To begin with, they skipped the customary lead-up to a serious connection, after meeting at the University of Missouri in 2009 and spending the next seven years seeing each other on and off, almost always in a larger friend group.

“There wasn’t any initial relationship,” said Mr. Lobdell, now 34 and a sales manager in New York for Yelp. “We were young, we were in college, it was that sort of time frame. We would go on ‘sort-of’ dates.”

Ms. Schallom, now 32 and the digital editor in Manhattan for Fortune magazine (she received a master’s degree in journalism from Missouri in addition to her undergraduate degree), said that even without any definitions, they saw each other a lot.

“There was banter and definitely chemistry from day one,” she said. “We did a lot of things in groups, and it was sort of assumed that we would share something at dinner or sort of end up together at the end of the night. But we actually never really went on a first date.”

In 2016, Mr. Lobdell had a moment of clarity on the way back from yet another of those group events — a road trip to watch the Missouri football team play Louisiana State University — and he told Ms. Schallom that he was ready to drop everything and move to be with her. She was living and working in Miami at the time, and he was in his hometown, Kansas City, Mo.

“Maybe I needed to do a little growing up and realized that we were more mature and in a place where it was time to actually give it a shot, an all or nothing moment,” he said. “I said, ‘Let’s just do it. Let’s quit messing around.’”

Ms. Schallom felt the same. “I think over the years, we realized that whenever there was good news or bad news or something funny that happened, we always wanted to tell the other person first,” she said.

In 2017, when she was hired at The Wall Street Journal, the two moved together to New York City and registered as domestic partners.

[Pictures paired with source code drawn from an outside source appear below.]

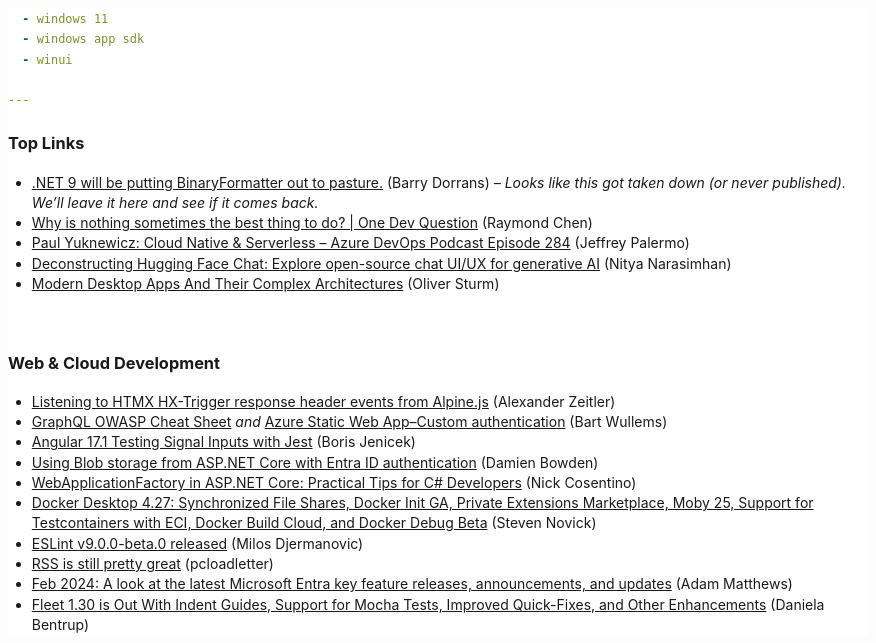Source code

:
 ```yaml
  - windows 11
  - windows app sdk
  - winui

---
```

### <a name="top"></a>Top Links

  * <a href="https://devblogs.microsoft.com/dotnet/net-9-will-be-putting-binaryformatter-out-to-pasture/" target="_blank" rel="noopener">.NET 9 will be putting BinaryFormatter out to pasture.</a> (Barry Dorrans) _&#8211; Looks like this got taken down (or never published). We&#8217;ll leave it here and see if it comes back._
  * <a href="http://www.youtube.com/watch?v=749ydge_aKk" target="_blank" rel="noopener">Why is nothing sometimes the best thing to do? | One Dev Question</a> (Raymond Chen)
  * <a href="http://feed.azuredevops.show/paul-yuknewicz-cloud-native-serverless-episode-284" target="_blank" rel="noopener">Paul Yuknewicz: Cloud Native & Serverless &#8211; Azure DevOps Podcast Episode 284</a> (Jeffrey Palermo)
  * <a href="https://dev.to/azure/deconstructing-hugging-face-chat-explore-open-source-chat-uiux-for-generative-ai-2dge" target="_blank" rel="noopener">Deconstructing Hugging Face Chat: Explore open-source chat UI/UX for generative AI</a> (Nitya Narasimhan)
  * <a href="https://community.devexpress.com/blogs/news/archive/2024/02/09/modern-desktop-apps-and-their-complex-architectures.aspx" target="_blank" rel="noopener">Modern Desktop Apps And Their Complex Architectures</a> (Oliver Sturm)

&nbsp;

### <a name="web"></a>Web & Cloud Development

  * <a href="https://alexanderzeitler.com/articles/listening-to-htmx-hx-trigger-response-header-events-from-alpine-js/" target="_blank" rel="noopener">Listening to HTMX HX-Trigger response header events from Alpine.js</a> (Alexander Zeitler)
  * <a href="https://bartwullems.blogspot.com/2024/02/graphql-owasp-cheat-sheet.html" target="_blank" rel="noopener">GraphQL OWASP Cheat Sheet</a> _and_ <a href="https://bartwullems.blogspot.com/2024/02/azure-static-web-appcustom.html" target="_blank" rel="noopener">Azure Static Web App–Custom authentication</a> (Bart Wullems)
  * <a href="https://dev.to/borisjenicek/harnessing-the-power-of-angular-signal-inputs-next-level-component-testing-4dg3" target="_blank" rel="noopener">Angular 17.1 Testing Signal Inputs with Jest</a> (Boris Jenicek)
  * <a href="https://damienbod.com/2024/02/12/using-blob-storage-from-asp-net-core-with-entra-id-authentication/" target="_blank" rel="noopener">Using Blob storage from ASP.NET Core with Entra ID authentication</a> (Damien Bowden)
  * <a href="https://www.devleader.ca/2024/02/09/webapplicationfactory-in-asp-net-core-practical-tips-for-c-developers/" target="_blank" rel="noopener">WebApplicationFactory in ASP.NET Core: Practical Tips for C# Developers</a> (Nick Cosentino)
  * <a href="https://www.docker.com/blog/docker-desktop-4-27/" target="_blank" rel="noopener">Docker Desktop 4.27: Synchronized File Shares, Docker Init GA, Private Extensions Marketplace, Moby 25, Support for Testcontainers with ECI, Docker Build Cloud, and Docker Debug Beta</a> (Steven Novick)
  * <a href="https://eslint.org/blog/2024/02/eslint-v9.0.0-beta.0-released/" target="_blank" rel="noopener">ESLint v9.0.0-beta.0 released</a> (Milos Djermanovic)
  * <a href="https://pcloadletter.dev/blog/rss/" target="_blank" rel="noopener">RSS is still pretty great</a> (pcloadletter)
  * <a href="https://devblogs.microsoft.com/identity/eng-connect-feb2024/" target="_blank" rel="noopener">Feb 2024: A look at the latest Microsoft Entra key feature releases, announcements, and updates</a> (Adam Matthews)
  * <a href="https://blog.jetbrains.com/fleet/2024/02/fleet-1-30-is-out-with-indent-guides-support-for-mocha-tests-improved-quick-fixes-and-other-enhancements/" target="_blank" rel="noopener">Fleet 1.30 is Out With Indent Guides, Support for Mocha Tests, Improved Quick-Fixes, and Other Enhancements</a> (Daniela Bentrup)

Just a year later, when she had to have gynecological surgery and her doctors told her that she would likely never be able to conceive the ordinary way, the couple decided to freeze embryos so that they would have the makings in hand for a family.

“In some ways, it was a blessing,” said Ms. Schallom, who will take her husband’s name. “It gave us a road map of what building a family was going to look like for us. It was unconventional, but it was just something that was dealt to us that we figured out how to deal with together.”

In keeping with their nontraditional timeline, the couple’s decision to marry came at the tail end of their other significant life decisions.

“I think we were just, ‘We are committed to one another, why not?’” Ms. Schallom said.

On May 15, the couple were wed in the backyard of friends in Brooklyn, with Jessica Witt, a friend who became a Universal Life minister for the event, officiating.

Mr. Lobdell said that while they are excited to be having a big wedding party for friends and family in 2022, they are formalizing their relationship in their own way and not simply because it is what is expected.

“When we were planning out our lives together, the commitment to have kids is the bigger commitment, honestly,” he said. “The wedding kind of comes after.”